Welche Scores werden schließlich ermittelt?

Das Konsortium wird den teilnehmenden Kliniken zwei Scores mitteilen: 1. Den selbst entwickelten „DigitalRadar Score“ mit einer Punkteskala von 0 bis 100 Punkten (höchste Bewertung), zum Vergleich mit deutschen Krankenhäusern. 2. Den auf dem EMRAM-Modell basierenden „EMRAM Indikator Score“, zum internationalen Vergleich.

Wann und in welcher Form werden die Ergebnisse den Krankenhäusern zur Verfügung gestellt?

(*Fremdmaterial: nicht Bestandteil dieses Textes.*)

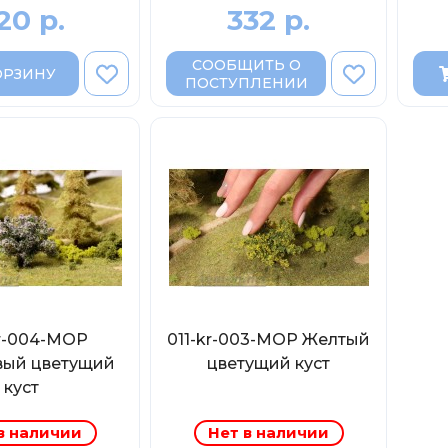
20 р.
332 р.
СООБЩИТЬ О
ОРЗИНУ
ПОСТУПЛЕНИИ
kr-004-МОР
011-kr-003-МОР Желтый
вый цветущий
цветущий куст
куст
в наличии
Нет в наличии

Nach der Datenauswertung bekommen die Kliniken einen Link zugesandt, wo sie die Ergebnisse online auf einem sogenannten „Dashboard“ aufbereitet studieren können. Im Dashboard können die Zahlen detailliert nach Dimensionen und Subdimensionen im Detail analysiert werden.

Wie geht es weiter?

Die erste Phase der Datenerhebung endet am 17. Dezember 2021, der Zwischenbericht mit den Ergebnissen aus dieser ersten Befragungsrunde soll nach Angaben von Alexander Geissler noch im ersten Quartal 2022 vorliegen. Anschließung erfolgt eine Evaluierung der Ergebnisse bis zum Sommer 2023, gefolgt von einer zweiten Befragungsrunde in der zweiten Jahreshälfte des Jahres 2023.